# Information shown

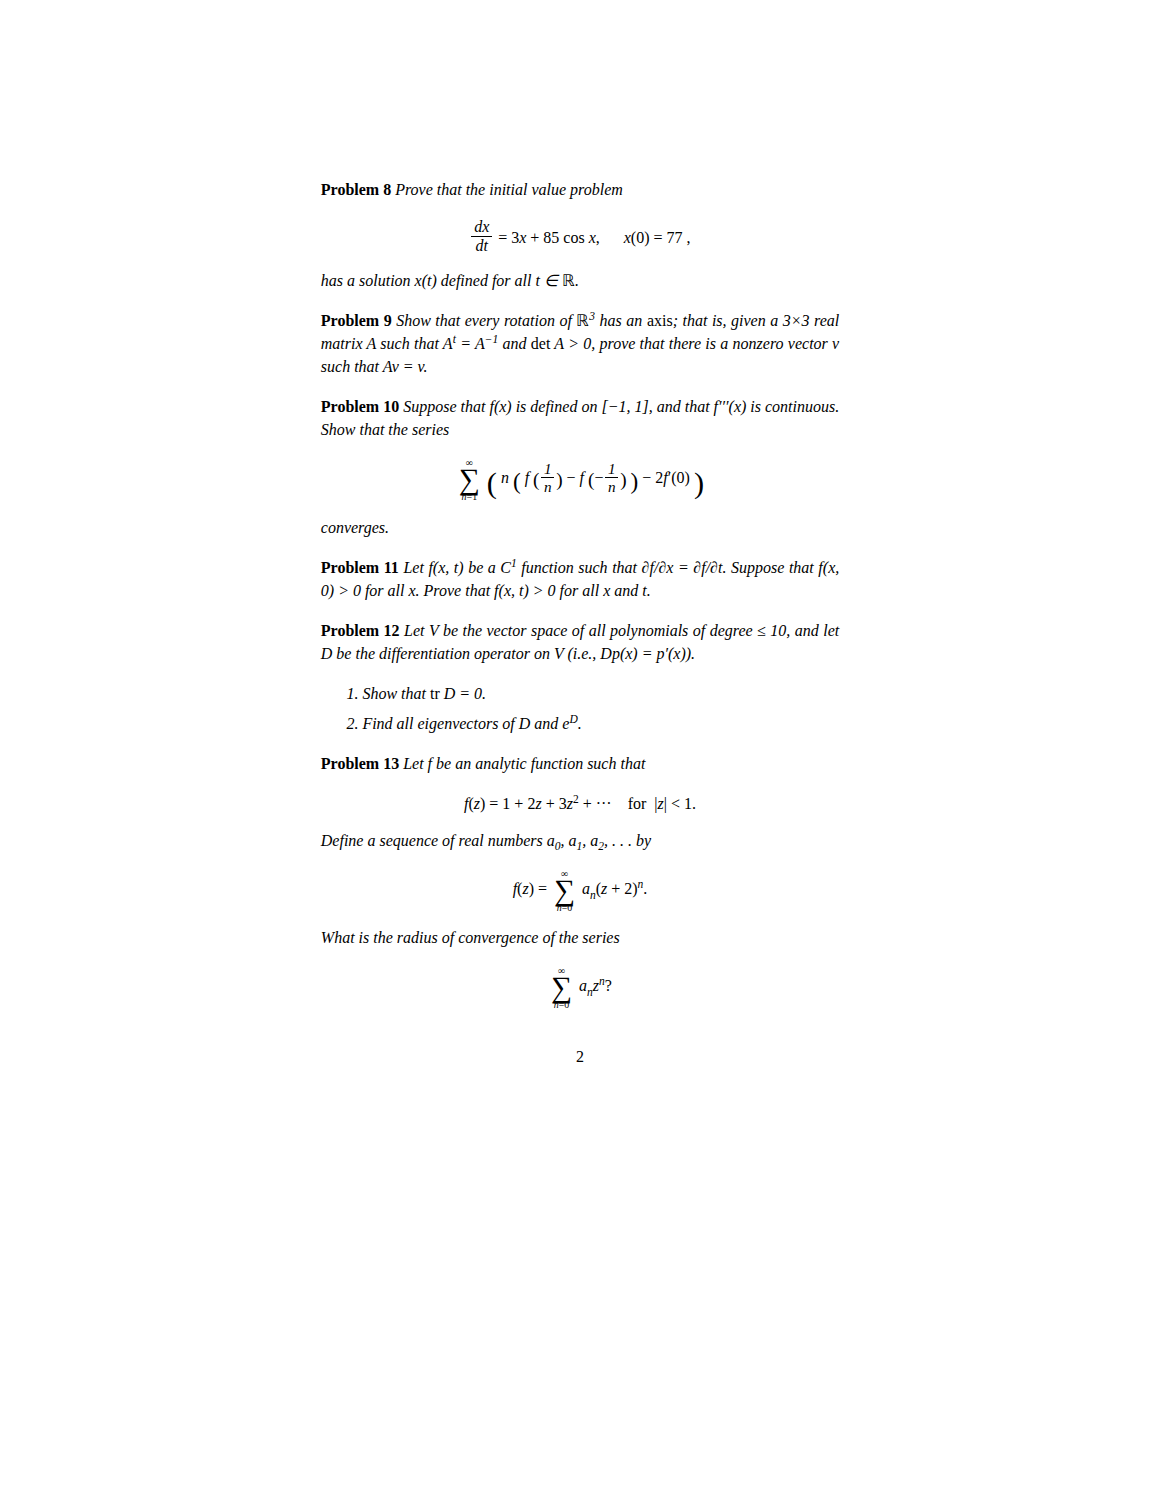Problem 8 Prove that the initial value problem
dx dt = 3x + 85 cos x, x(0) = 77 ,
has a solution x(t) defined for all t ∈ ℝ.
Problem 9 Show that every rotation of ℝ3 has an axis; that is, given a 3×3 real matrix A such that At = A−1 and det A > 0, prove that there is a nonzero vector v such that Av = v.
Problem 10 Suppose that f(x) is defined on [−1, 1], and that f′′′(x) is continuous. Show that the series
∞∑n=1 ( n ( f (1 n) − f (−1 n) ) − 2f′(0) )
converges.
Problem 11 Let f(x, t) be a C1 function such that ∂f/∂x = ∂f/∂t. Suppose that f(x, 0) > 0 for all x. Prove that f(x, t) > 0 for all x and t.
Problem 12 Let V be the vector space of all polynomials of degree ≤ 10, and let D be the differentiation operator on V (i.e., Dp(x) = p′(x)).
Show that tr D = 0.
Find all eigenvectors of D and eD.
Problem 13 Let f be an analytic function such that
f(z) = 1 + 2z + 3z2 + ··· for |z| < 1.
Define a sequence of real numbers a0, a1, a2, . . . by
f(z) = ∞∑n=0 an(z + 2)n.
What is the radius of convergence of the series
∞∑n=0 anzn?
2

# Brief
Could you repeat all of the entries exactly, without the pictures?

# Result of the task
Problem 8 Prove that the initial value problem
dx dt = 3x + 85 cos x, x(0) = 77 ,
has a solution x(t) defined for all t ∈ ℝ.
Problem 9 Show that every rotation of ℝ3 has an axis; that is, given a 3×3 real matrix A such that At = A−1 and det A > 0, prove that there is a nonzero vector v such that Av = v.
Problem 10 Suppose that f(x) is defined on [−1, 1], and that f′′′(x) is continuous. Show that the series
∞∑n=1 ( n ( f (1 n) − f (−1 n) ) − 2f′(0) )
converges.
Problem 11 Let f(x, t) be a C1 function such that ∂f/∂x = ∂f/∂t. Suppose that f(x, 0) > 0 for all x. Prove that f(x, t) > 0 for all x and t.
Problem 12 Let V be the vector space of all polynomials of degree ≤ 10, and let D be the differentiation operator on V (i.e., Dp(x) = p′(x)).
Show that tr D = 0.
Find all eigenvectors of D and eD.
Problem 13 Let f be an analytic function such that
f(z) = 1 + 2z + 3z2 + ··· for |z| < 1.
Define a sequence of real numbers a0, a1, a2, . . . by
f(z) = ∞∑n=0 an(z + 2)n.
What is the radius of convergence of the series
∞∑n=0 anzn?
2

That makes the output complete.